I have 2 DataSet<Row>
I want the resultant to be a DataSet which is combined of both Resultant DataSet<Row>
using Java Spark
I have tried to do simple join
dataset1.join(dataset2).show();
but I am getting an error
Detected implicit cartesian product for INNER join between logical plans
Other way I tied to do as full outer Join
dataset1.join(dataset2,dataset1.col("A").equalTo(dataset2.col("B")),"outer").show();
but it is coming with null entries
But I want resultant to be something like this one
Can someone suggest me other way of doing it
For join rows with the same positions, position can be added by Window row_number
function to each dataset, and outer join performed by this column. On Scala, guess, can be converted to Java easily:
val first = Seq(
("as", 7),
("bs", 5),
("cs", 3),
("ds", 1)
).toDF("A", "B")
val second = Seq(
("rs", 1, 3, 5),
("rd", 3, 6, 8)
).toDF("C", "D", "E", "F")
val naturalOrderWindow = Window.orderBy(lit(1))
val result = first
.withColumn("position", row_number().over(naturalOrderWindow))

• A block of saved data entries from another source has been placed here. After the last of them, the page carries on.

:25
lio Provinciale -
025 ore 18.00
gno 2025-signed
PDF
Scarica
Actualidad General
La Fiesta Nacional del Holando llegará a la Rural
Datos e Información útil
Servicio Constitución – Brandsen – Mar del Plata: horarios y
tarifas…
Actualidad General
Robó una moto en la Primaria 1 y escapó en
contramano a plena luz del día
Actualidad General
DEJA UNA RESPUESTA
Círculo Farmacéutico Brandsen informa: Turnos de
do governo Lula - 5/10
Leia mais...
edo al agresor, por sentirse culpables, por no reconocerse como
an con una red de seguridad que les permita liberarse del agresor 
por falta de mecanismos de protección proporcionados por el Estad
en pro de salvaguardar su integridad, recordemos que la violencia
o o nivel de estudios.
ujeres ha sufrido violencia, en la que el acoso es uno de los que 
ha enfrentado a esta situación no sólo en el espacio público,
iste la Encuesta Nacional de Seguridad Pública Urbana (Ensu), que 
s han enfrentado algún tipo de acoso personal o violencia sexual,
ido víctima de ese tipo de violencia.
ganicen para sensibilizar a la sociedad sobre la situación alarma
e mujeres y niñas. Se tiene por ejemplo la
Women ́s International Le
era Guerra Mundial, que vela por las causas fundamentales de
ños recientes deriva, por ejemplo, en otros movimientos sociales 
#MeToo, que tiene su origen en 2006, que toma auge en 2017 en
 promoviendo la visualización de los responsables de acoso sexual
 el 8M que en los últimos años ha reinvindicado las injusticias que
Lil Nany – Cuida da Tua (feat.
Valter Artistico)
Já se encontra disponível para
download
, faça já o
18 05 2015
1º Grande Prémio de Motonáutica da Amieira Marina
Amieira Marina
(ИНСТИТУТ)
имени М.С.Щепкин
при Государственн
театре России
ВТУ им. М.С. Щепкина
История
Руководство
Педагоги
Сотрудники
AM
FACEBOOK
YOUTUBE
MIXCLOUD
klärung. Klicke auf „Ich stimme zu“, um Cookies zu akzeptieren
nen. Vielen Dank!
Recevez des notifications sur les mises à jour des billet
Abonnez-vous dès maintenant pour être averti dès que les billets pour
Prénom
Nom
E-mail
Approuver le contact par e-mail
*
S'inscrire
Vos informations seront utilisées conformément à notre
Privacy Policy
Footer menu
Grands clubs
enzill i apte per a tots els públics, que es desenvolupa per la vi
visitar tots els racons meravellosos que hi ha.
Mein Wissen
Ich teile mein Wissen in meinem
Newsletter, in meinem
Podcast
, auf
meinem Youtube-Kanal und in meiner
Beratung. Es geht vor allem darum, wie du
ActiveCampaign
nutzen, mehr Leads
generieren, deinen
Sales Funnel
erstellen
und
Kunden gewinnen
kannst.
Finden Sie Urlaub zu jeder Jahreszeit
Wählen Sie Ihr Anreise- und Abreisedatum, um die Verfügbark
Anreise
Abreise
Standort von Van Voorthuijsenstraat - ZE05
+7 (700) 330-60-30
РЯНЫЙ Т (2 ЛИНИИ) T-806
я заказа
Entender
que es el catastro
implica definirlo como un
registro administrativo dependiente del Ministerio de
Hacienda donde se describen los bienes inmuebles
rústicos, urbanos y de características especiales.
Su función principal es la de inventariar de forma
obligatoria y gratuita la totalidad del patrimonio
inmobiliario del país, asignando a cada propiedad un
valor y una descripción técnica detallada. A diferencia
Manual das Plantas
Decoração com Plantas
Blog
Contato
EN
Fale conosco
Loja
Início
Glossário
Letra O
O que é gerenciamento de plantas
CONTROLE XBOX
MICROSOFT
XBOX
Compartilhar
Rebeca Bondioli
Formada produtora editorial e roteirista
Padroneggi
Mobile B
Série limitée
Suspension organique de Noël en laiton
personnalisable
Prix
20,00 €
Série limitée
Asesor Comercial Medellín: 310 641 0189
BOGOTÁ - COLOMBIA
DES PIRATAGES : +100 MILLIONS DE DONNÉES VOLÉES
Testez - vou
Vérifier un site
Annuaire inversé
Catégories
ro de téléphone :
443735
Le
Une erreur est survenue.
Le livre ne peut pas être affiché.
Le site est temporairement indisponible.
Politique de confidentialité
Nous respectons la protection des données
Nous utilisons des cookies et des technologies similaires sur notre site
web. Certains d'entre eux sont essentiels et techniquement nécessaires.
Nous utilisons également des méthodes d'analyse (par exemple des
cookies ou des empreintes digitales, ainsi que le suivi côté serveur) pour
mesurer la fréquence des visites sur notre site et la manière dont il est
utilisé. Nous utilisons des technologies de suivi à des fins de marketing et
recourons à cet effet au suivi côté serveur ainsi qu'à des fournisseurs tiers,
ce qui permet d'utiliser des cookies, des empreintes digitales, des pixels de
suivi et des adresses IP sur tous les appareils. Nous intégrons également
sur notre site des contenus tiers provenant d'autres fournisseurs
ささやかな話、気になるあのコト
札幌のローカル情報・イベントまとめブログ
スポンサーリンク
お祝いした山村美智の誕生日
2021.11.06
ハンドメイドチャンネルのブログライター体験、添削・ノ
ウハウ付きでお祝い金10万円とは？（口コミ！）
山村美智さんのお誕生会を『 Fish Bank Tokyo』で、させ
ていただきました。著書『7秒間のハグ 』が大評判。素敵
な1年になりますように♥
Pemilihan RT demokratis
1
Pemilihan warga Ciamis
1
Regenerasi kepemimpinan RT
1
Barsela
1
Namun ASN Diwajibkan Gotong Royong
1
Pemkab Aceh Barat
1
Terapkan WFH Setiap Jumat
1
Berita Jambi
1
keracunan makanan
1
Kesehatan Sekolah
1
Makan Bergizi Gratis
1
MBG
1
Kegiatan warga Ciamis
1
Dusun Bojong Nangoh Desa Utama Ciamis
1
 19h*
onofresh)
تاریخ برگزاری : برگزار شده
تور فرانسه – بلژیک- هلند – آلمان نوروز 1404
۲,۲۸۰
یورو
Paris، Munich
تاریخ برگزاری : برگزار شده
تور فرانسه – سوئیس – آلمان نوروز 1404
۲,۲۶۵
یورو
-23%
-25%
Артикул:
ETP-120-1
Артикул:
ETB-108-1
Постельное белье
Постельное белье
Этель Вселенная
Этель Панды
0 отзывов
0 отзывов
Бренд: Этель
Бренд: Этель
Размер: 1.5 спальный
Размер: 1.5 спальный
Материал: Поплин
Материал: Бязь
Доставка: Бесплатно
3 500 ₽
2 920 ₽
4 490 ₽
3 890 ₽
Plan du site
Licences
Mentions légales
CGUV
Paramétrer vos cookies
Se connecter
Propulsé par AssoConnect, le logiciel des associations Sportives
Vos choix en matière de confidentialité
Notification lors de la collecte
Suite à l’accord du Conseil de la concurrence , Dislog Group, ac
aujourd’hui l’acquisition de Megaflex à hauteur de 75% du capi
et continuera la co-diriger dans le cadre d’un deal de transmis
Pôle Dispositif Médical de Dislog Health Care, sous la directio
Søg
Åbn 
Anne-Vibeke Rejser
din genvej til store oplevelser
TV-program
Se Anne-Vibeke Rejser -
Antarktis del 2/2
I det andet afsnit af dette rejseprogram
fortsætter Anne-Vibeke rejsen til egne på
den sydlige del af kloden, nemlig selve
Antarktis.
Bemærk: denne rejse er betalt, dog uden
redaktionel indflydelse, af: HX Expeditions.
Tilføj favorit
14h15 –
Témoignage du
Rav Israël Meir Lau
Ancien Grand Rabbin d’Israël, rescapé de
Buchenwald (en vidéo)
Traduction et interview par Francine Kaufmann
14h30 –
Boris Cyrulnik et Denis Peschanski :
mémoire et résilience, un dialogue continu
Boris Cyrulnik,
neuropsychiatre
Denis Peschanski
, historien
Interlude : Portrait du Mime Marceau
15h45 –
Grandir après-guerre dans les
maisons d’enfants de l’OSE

.join(second.withColumn("position", row_number().over(naturalOrderWindow)), Seq("position"), "outer")
.drop("position")
Result is:
+---+---+----+----+----+----+
|A |B |C |D |E |F |
+---+---+----+----+----+----+
|as |7 |rs |1 |3 |5 |
|bs |5 |rd |3 |6 |8 |
|cs |3 |null|null|null|null|
|ds |1 |null|null|null|null|
+---+---+----+----+----+----+
Note: Window without partition is used, performance can be bad.